======== Input data

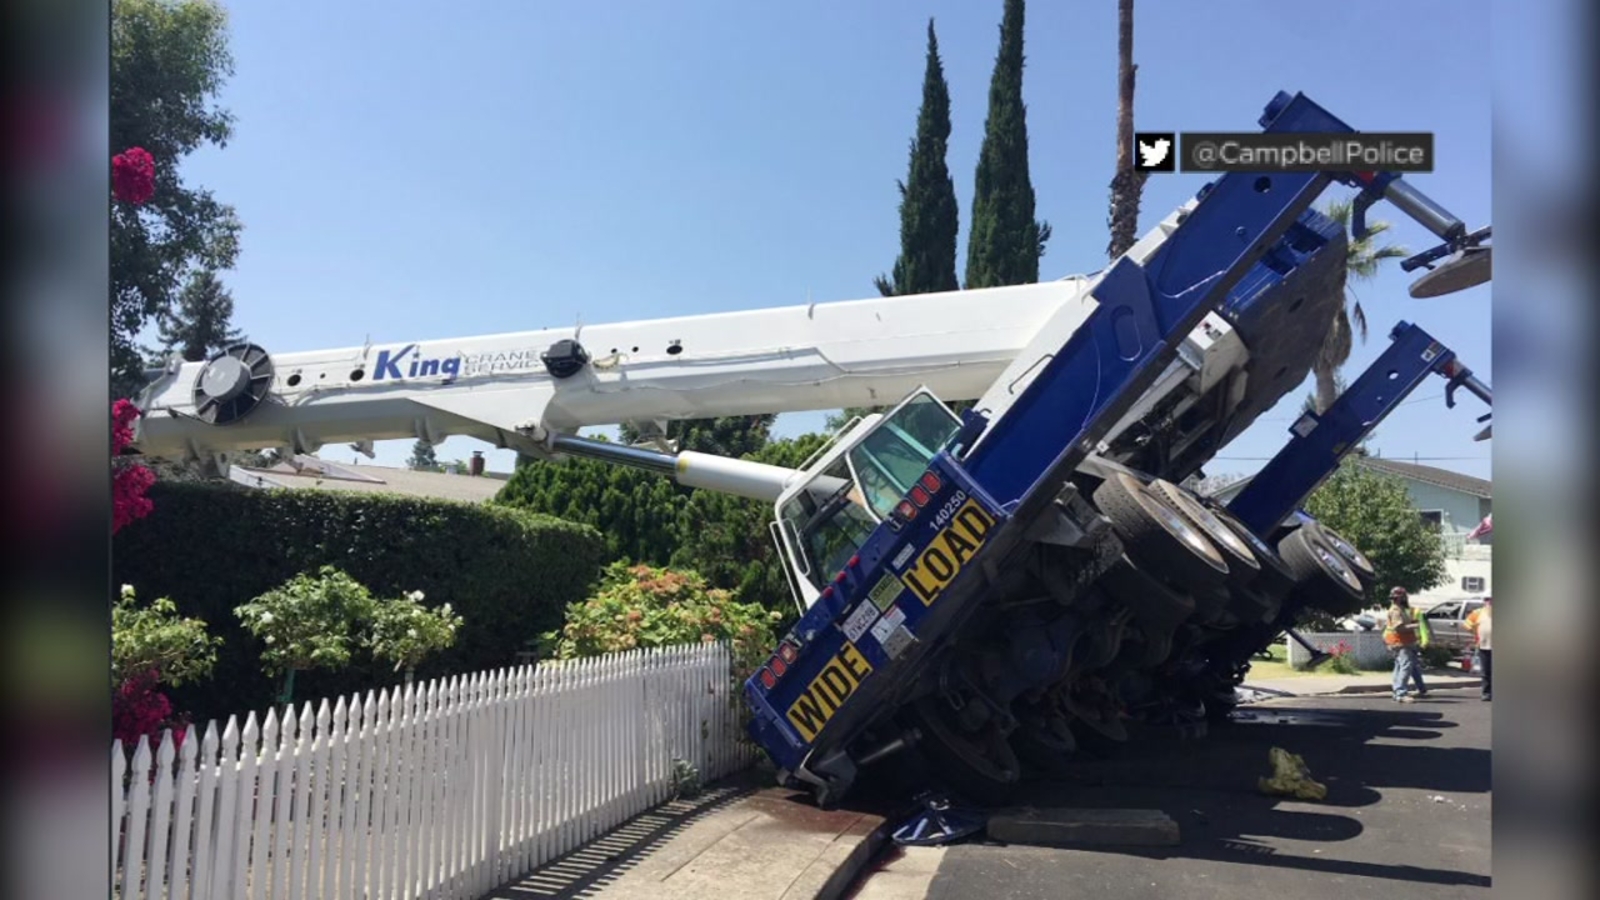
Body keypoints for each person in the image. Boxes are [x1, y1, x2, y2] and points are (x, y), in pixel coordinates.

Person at [1382, 586, 1427, 702]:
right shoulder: (1396, 611)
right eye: (1403, 596)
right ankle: (1401, 693)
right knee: (1405, 667)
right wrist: (1415, 625)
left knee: (1399, 667)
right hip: (1400, 643)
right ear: (1399, 598)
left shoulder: (1400, 609)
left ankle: (1397, 691)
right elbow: (1399, 628)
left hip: (1403, 642)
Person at [1465, 597, 1492, 700]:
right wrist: (1476, 633)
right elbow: (1467, 624)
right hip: (1483, 646)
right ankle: (1486, 693)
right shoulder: (1477, 613)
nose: (1489, 602)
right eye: (1487, 599)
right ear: (1484, 601)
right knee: (1486, 671)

================

Assigned task. Output the lines above verbatim, images excluded.

Result of this exercise.
Body keypoints for each person in the image. Boxes are [x1, y1, x2, y2] and points are (x, y), in pixel coordinates.

Person at [1382, 586, 1427, 702]:
right shoulder: (1396, 611)
right eye: (1403, 596)
right ankle: (1401, 693)
right knee: (1405, 667)
right wrist: (1415, 625)
left knee: (1399, 667)
right hip: (1400, 643)
right ear: (1399, 598)
left shoulder: (1400, 609)
left ankle: (1397, 691)
right elbow: (1399, 628)
left hip: (1403, 642)
Person at [1465, 597, 1492, 700]:
right wrist: (1476, 633)
right elbow: (1467, 624)
right hip: (1483, 646)
right ankle: (1486, 693)
right shoulder: (1477, 613)
nose: (1489, 602)
right eye: (1487, 599)
right ear: (1484, 601)
right knee: (1486, 671)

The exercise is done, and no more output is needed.